Evoke Q4 revenue shows green shoots as board advances with strategic review
The William Hill operator’s revenue was up sequentially but down against a strong prior-year period.
UK.- Evoke Plc, the operator of William Hill (Europe), 888, and Mr Green, has reported fourth-quarter revenue of £464m. That’s a 7 per cent increase from the previous quarter but a 3 per cent decline year-on-year (4 per cent on a constant currency basis), largely due to unusually favourable sporting outcomes in the prior year.
Gaming revenue was up by 9 per cent year-on-year, with 888casino returning to growth in the UK and gains of 10 per cent in Retail and 14 per cent in International operations. Italy and Denmark performed particularly well, both achieving record quarterly revenues. However, group betting revenue was down 22 per cent compared with the same period last year due to the strong prior-year comparison.
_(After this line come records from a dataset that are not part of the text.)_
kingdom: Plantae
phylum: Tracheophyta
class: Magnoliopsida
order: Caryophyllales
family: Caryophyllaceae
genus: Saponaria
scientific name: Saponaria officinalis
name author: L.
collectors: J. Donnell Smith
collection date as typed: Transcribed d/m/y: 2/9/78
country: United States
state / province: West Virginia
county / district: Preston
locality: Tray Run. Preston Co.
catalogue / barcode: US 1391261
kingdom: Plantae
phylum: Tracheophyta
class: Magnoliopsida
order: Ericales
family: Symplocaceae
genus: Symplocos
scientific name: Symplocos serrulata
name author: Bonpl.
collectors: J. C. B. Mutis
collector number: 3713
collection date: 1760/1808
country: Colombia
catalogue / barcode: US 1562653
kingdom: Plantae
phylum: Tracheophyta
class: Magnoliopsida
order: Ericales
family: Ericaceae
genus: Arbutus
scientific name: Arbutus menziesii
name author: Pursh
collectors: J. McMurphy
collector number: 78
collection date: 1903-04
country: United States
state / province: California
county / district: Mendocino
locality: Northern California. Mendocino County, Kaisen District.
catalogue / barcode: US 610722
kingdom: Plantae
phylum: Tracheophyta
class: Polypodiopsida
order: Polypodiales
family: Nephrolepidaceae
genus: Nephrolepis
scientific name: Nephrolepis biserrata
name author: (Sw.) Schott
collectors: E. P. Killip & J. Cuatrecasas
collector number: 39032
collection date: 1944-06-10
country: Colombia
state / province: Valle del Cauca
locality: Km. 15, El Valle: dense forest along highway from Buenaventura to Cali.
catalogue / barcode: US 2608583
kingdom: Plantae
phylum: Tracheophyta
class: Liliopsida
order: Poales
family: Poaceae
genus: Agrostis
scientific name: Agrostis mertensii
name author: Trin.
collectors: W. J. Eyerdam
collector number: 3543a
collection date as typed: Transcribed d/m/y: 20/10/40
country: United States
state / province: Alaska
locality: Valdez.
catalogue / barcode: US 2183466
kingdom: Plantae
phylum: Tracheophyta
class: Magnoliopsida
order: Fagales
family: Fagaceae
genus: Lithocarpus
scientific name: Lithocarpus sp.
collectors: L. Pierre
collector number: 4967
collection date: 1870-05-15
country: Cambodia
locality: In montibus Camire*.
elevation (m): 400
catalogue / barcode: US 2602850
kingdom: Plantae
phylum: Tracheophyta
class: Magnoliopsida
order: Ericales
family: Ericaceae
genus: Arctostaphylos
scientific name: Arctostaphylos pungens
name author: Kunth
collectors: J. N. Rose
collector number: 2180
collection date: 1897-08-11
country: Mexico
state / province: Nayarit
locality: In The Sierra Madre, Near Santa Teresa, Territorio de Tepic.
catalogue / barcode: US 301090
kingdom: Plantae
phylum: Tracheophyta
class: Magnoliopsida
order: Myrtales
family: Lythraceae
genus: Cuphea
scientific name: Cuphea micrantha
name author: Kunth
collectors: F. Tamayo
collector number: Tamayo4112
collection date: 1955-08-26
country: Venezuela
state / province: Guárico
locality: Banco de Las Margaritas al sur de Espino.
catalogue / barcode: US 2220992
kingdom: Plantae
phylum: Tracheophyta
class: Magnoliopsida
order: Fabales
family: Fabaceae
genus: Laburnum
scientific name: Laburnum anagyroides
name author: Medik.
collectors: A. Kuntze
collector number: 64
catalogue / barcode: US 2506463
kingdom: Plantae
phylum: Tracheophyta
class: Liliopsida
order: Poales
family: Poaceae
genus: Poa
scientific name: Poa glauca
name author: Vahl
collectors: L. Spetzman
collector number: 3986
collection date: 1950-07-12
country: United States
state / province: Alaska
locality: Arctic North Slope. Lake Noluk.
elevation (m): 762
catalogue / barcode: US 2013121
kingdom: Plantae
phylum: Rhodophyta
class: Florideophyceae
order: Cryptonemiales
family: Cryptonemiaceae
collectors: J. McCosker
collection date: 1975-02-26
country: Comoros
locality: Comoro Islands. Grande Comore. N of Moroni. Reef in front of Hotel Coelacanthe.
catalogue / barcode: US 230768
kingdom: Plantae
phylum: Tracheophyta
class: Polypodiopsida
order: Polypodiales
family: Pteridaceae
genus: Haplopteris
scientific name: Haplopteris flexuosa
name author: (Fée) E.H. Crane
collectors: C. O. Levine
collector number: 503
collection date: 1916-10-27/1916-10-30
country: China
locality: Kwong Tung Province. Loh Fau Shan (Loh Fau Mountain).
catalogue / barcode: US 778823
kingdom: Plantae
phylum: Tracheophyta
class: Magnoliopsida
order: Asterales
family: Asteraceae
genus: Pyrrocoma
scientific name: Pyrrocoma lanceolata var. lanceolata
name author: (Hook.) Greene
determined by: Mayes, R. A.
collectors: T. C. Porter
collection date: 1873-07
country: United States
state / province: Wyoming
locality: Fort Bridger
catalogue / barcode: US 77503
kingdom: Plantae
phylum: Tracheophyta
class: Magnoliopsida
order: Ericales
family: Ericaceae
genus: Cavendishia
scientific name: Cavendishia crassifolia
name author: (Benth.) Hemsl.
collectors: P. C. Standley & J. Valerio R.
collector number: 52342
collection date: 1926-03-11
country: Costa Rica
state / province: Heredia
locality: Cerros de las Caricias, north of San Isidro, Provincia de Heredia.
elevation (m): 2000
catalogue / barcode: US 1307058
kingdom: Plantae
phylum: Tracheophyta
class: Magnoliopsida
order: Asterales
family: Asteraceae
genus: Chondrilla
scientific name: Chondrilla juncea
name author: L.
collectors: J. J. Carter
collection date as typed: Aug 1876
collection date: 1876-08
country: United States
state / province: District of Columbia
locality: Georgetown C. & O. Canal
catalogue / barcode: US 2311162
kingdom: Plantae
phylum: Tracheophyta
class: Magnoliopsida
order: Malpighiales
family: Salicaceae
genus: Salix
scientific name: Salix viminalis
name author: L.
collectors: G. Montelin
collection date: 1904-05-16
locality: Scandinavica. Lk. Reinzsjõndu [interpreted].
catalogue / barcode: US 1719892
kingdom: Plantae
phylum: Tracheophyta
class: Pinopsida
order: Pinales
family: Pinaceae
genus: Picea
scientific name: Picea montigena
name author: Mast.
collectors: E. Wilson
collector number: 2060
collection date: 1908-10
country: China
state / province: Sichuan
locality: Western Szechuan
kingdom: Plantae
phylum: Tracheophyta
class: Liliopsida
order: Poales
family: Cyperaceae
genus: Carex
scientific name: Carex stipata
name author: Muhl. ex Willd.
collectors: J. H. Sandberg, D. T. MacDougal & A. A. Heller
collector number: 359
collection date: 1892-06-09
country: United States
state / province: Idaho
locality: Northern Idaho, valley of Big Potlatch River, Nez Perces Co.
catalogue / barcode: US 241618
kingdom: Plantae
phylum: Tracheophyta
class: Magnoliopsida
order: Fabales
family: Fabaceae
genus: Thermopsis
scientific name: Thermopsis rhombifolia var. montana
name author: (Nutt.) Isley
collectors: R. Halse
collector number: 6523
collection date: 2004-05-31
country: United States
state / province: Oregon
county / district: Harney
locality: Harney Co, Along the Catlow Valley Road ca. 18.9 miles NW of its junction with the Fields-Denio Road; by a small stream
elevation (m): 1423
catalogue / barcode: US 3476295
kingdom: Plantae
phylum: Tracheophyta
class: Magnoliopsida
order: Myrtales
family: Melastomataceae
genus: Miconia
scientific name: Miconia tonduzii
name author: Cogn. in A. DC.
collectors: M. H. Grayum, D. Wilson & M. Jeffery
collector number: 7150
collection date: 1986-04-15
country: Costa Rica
Looking ahead, Evoke projects full-year 2025 revenue of £1.79bn, which would represent 2 per cent growth. Adjusted EBITDA is expected to fall between £355m and £360m, an increase of 14 to 15 per cent. That would imply a margin of around 20 per cent, consistent with earlier guidance.
The company attributed improved profitability to tighter cost controls and disciplined execution in its core markets. As disclosed in December, Evoke’s board is evaluating strategic options in response to the rise in UK gambling taxes from April, including the possibility of a sale of the group or certain assets. The company previously indicated that it may close as many as 200 William Hill betting shops.
Evoke has said it will not issue forward-looking guidance while the process is underway but will update investors when appropriate and release full-year results in due course.
CEO Per Widerström said: “During Q4, we made good progress against our strategic plans, delivering our best quarter of the year and demonstrating the underlying momentum in the business.”
However, he described the UK Autumn Budget as a “significant blow to both Evoke and the wider regulated industry.” He added “We continue to believe these tax increases will negatively impact the industry’s economic contribution, customer protection, and will ultimately serve to support further growth in the illegal black market.”
“We have moved quickly and decisively to execute on our mitigation plans, including the closure of retail stores that are no longer sustainable as well as broader cost savings,” Widerström said.